@Krumple,
Krumple wrote:
Razzleg wrote:Oh, JLN, please provide an example of "choices" without "choosers"...Please disprove agency via meaningful agrammatical practices...Please describe the circumstance that allows "you" to "agree" with Krumple v. an alternative, sans agency...
Your understanding of both grammar, usage, and context is weak...
There are several ways to examine it. But if it never goes examined it is easy to be mistaken for agency. I'll attempt to show you what I mean using my re-occurring thought experiment.
Imagine you are born without any of your senses working. You are blind, deaf, can't taste or smell and your sense of touch all don't work. Your body is kept alive but you have absolutely no way of experiencing anything. The concept of self would never arise because the concept relies on the concept of "other".
This is me and this is not me.
Here is another example. If your arm were severed from your body and lay on the ground at your feet. Would you say that is still your arm? After all it is just a mass of cells laying on the ground. If it decomposed and became nutrients in the soil would you still say it is your arm? If those nutrients were adsorbed into plants would you still say it was your arm?

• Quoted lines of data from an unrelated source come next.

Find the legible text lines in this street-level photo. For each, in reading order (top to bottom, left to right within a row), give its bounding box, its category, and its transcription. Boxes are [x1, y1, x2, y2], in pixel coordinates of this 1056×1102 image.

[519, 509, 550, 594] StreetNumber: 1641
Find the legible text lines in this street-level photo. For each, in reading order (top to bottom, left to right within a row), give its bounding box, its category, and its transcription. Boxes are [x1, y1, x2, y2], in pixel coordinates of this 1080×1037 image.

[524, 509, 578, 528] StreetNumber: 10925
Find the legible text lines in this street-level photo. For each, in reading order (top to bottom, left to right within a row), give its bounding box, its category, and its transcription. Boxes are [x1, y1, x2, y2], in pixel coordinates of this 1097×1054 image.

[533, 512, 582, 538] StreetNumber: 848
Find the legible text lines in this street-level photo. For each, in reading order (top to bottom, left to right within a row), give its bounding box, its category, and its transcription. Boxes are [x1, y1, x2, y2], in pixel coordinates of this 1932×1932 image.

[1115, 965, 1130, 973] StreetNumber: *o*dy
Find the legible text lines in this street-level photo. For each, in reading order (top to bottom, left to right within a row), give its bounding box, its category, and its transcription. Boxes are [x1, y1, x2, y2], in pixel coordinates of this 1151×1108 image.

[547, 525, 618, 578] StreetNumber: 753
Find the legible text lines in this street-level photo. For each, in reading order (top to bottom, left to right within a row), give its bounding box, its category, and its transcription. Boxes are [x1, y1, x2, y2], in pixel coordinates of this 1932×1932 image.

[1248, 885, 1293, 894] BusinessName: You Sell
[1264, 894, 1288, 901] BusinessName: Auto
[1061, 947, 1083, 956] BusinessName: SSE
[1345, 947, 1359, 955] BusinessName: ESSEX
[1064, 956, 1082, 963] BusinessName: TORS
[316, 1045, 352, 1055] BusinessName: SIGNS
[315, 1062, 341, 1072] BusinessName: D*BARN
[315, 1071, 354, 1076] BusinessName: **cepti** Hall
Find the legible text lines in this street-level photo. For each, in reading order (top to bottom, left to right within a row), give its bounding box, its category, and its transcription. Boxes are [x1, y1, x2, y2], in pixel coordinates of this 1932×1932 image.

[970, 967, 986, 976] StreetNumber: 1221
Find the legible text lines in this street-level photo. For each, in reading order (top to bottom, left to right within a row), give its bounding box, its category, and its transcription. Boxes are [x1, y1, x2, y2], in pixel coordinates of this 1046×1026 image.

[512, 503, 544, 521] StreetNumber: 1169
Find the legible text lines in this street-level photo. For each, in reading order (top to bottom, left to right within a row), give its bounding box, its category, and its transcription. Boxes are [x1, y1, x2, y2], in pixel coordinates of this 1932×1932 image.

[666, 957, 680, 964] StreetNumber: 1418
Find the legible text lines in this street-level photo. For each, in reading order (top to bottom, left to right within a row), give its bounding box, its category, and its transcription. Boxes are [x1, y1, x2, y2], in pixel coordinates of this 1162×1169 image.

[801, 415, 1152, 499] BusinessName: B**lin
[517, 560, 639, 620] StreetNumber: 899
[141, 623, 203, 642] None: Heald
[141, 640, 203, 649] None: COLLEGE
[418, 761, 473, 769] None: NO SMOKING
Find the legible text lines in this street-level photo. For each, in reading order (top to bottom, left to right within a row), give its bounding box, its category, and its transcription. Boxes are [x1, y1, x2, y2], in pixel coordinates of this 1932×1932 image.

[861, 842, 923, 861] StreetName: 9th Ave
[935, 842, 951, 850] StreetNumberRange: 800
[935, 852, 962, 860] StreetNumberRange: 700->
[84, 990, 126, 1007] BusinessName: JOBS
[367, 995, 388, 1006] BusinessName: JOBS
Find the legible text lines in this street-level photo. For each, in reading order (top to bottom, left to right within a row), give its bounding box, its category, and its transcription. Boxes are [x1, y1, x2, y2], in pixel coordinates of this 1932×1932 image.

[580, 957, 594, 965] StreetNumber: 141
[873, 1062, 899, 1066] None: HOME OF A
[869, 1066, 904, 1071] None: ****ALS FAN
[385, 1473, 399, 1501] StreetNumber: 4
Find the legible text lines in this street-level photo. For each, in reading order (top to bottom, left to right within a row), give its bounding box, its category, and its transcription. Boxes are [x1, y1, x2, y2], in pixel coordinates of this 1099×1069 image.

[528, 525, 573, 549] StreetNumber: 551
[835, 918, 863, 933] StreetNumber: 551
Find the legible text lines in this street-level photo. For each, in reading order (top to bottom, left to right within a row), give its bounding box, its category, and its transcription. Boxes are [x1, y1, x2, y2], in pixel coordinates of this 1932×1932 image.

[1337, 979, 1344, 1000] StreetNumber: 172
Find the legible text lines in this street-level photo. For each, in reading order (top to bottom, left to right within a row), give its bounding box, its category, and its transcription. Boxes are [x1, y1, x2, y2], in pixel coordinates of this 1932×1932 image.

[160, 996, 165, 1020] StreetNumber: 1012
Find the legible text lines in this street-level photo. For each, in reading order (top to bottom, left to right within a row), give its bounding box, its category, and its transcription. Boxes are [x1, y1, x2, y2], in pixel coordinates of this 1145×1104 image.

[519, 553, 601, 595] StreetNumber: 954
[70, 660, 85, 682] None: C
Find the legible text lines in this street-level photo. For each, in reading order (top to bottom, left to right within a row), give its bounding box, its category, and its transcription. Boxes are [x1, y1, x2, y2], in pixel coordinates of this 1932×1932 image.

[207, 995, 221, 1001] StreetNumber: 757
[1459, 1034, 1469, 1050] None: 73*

What is the point of these thought experiments? They are an attempt to turn your examination inward to look for where the self exists. If you examine it long enough you will discover there is no place that a self persists. There is an inflow of information through the senses but we are NOT this data. However; we react as if we are the data. This is why you say things like, I see this, or I hear that. You are trying to claim that you are experiencing a piece of data. No the data arises flows and ceases. No where is there a self that is experiencing the data.
We are taught the concept of self through our sense data. We attach to this concept as if it were real and important. The fact of the matter is, all there is, is the data. Nothing else.
i'm beginning to think that you misunderstand me..."agency" isn't "self-hood", and it certainly doesn't depend upon a sense of self. If anything, "selfhood", as well as "consciousness" in general, is a by-product of agency.
i also note that neither you nor JLN has provided an example of choices without choosers, per my request...
But let me address the points you did adress:
"Imagine you are born without any of your senses working. You are blind, deaf, can't taste or smell and your sense of touch all don't work. Your body is kept alive but you have absolutely no way of experiencing anything. The concept of self would never arise because the concept relies on the concept of "other"."
How would you seek to prove that assertion, given your inability to communicate with the hypothetical, senseless subject? And to be practical for a minute: would a person born without any external senses realistically be likely to survive, given the holistic way the nervous system operates?
"Here is another example. If your arm were severed from your body and lay on the ground at your feet. Would you say that is still your arm? After all it is just a mass of cells laying on the ground. If it decomposed and became nutrients in the soil would you still say it is your arm? If those nutrients were adsorbed into plants would you still say it was your arm?"
This is just a boring semantic argument that misses my point. It doesn't even hold water as an argument against selfhood, much less against agency. Ask me about Theseus' ship next...
JLNobody wrote:
My choice to answer your last challenge is a foolish one, but I see no chooser behind it, only a grammatical convention, the convention that suggests an agent behind rain; when rain falls we see and think that "it rains". Nietzsche rightly called grammar the metaphysics of the masses.
Cute callback. You do understand, of course, that i haven't been arguing for the distinction between agents and actions, but for agency. (i feel i that i have explained this a few times, now, to little avail.) Does the difference escape you? Rain doesn't fall without clouds, right? And precipitation is a local event that involves many, global players.
Krumple wrote:
We are taught the concept of self through our sense data. We attach to this concept as if it were real and important. The fact of the matter is, all there is, is the data. Nothing else.
Nope, on all counts. I'm sure that all of that fits in with your ontological model, but none of it is actually, psycho-historically observation based.